DESCRIPTION OF THE TASK
Take the listing below and print exactly the lines starting at the line containing "wrist: (17, 69)" and ending at the line containing "wrist: (245, 304)", both ends included, and no others.

RECORDS SHOWN
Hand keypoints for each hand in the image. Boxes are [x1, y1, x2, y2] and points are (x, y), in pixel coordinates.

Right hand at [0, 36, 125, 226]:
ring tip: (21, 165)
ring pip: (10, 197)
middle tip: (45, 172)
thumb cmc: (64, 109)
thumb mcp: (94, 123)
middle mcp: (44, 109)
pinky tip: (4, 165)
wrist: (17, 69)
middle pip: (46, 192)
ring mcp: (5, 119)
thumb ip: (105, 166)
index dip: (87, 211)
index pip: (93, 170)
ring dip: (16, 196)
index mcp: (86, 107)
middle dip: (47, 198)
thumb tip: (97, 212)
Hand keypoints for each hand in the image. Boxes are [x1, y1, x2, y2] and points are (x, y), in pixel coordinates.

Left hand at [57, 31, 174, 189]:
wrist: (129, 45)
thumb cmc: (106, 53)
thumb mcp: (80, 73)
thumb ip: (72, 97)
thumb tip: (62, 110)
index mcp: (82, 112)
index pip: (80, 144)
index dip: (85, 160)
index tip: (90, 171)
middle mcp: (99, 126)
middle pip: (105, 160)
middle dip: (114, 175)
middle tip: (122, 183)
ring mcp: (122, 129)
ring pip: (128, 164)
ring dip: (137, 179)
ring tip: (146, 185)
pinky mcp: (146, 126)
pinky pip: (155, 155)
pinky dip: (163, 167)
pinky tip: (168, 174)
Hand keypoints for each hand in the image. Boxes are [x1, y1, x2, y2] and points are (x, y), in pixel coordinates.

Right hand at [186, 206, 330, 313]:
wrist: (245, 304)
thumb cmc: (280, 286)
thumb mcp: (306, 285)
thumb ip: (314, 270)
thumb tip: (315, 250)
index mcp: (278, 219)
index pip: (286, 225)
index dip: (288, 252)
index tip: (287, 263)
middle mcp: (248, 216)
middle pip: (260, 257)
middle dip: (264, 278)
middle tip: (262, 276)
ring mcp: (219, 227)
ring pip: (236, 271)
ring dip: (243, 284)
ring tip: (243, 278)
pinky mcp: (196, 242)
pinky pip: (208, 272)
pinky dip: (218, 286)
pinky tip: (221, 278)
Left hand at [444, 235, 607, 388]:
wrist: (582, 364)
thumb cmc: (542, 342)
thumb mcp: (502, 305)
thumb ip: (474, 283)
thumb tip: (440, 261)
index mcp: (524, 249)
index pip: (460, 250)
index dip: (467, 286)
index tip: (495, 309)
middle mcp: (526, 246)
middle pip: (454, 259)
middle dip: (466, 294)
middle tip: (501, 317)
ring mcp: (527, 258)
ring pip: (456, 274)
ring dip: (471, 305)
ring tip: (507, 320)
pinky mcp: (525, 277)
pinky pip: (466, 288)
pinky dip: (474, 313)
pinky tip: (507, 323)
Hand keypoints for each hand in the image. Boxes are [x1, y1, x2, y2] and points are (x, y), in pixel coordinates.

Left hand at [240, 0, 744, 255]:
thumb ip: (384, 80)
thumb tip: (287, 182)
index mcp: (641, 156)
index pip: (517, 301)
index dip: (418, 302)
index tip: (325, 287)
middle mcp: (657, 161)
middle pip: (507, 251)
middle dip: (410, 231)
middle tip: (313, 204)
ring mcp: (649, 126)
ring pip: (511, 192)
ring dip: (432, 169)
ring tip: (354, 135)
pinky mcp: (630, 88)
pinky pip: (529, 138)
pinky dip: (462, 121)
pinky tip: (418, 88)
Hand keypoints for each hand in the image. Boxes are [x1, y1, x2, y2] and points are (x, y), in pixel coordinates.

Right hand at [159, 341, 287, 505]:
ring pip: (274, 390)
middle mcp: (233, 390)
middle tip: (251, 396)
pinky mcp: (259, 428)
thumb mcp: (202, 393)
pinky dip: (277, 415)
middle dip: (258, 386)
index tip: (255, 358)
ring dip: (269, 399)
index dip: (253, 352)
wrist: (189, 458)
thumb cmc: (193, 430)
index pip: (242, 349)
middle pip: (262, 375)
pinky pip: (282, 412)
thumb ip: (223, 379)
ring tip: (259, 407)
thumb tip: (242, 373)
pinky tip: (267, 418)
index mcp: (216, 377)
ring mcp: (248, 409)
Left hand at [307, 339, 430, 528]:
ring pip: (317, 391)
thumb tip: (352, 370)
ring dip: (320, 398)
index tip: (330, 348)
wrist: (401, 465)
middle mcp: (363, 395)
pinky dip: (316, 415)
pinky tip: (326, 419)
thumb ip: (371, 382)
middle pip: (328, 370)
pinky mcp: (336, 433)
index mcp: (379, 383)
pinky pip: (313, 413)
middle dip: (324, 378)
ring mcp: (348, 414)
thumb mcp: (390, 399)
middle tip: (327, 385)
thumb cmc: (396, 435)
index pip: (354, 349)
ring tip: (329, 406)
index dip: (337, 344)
...
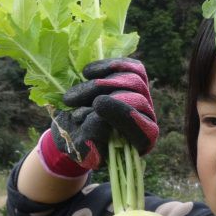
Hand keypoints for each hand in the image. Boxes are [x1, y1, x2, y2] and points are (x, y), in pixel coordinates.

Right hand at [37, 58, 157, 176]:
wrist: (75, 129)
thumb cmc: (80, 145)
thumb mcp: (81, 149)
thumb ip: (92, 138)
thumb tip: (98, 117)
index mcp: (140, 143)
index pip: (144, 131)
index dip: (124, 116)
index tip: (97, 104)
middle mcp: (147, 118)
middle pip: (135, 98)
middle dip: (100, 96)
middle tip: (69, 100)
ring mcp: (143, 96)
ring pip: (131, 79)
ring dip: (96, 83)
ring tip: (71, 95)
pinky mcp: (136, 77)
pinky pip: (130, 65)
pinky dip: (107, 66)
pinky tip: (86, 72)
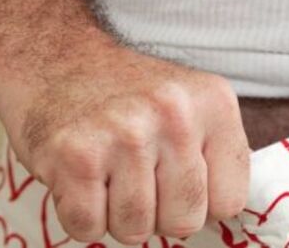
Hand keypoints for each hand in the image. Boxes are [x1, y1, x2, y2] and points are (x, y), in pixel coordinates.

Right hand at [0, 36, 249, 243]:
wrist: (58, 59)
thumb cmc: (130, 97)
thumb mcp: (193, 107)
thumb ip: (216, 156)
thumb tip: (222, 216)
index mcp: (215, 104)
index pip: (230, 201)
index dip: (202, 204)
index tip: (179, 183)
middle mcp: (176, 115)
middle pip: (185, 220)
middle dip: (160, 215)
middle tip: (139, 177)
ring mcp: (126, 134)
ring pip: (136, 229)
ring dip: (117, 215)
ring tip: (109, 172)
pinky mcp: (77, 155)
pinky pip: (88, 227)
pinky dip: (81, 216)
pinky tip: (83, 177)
...
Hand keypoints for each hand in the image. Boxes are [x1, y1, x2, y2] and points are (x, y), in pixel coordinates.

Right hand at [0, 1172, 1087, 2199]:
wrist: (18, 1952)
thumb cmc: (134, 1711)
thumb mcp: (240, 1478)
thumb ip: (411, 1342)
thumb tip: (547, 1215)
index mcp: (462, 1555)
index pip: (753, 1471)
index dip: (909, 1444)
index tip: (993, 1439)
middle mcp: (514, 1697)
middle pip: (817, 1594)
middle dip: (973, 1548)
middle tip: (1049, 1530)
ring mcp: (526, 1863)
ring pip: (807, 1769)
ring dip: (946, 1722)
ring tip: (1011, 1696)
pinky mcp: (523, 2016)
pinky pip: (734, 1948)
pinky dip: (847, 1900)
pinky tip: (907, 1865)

OUTPUT OF THE TASK
wrist: (17, 69)
middle pip: (46, 192)
ring mcp: (5, 119)
thumb ip: (105, 166)
index dip: (87, 211)
index pip: (93, 170)
ring dip: (16, 196)
index mcp: (86, 107)
middle dip: (47, 198)
thumb tip: (97, 212)
Hand keypoints for each hand in the image. Boxes are [x1, y1, x2, y2] and points are (x, y), in pixel coordinates.

Left hand at [57, 31, 174, 189]:
wrist: (129, 45)
thumb cmc: (106, 53)
thumb mcp: (80, 73)
thumb ip: (72, 97)
thumb tip: (62, 110)
index mcp: (82, 112)
index pip: (80, 144)
index dip: (85, 160)
index tip: (90, 171)
middle mcp: (99, 126)
middle pip: (105, 160)
middle dip: (114, 175)
middle tip: (122, 183)
ring mcp: (122, 129)
ring pip: (128, 164)
ring dip: (137, 179)
ring tip: (146, 185)
pinky mcp: (146, 126)
pinky pip: (155, 155)
pinky dip: (163, 167)
pinky tip: (168, 174)
Hand keypoints for each hand in the image. Boxes are [x1, y1, x2, y2] and points are (x, y), in pixel coordinates.

Right hand at [186, 206, 330, 313]:
wrist: (245, 304)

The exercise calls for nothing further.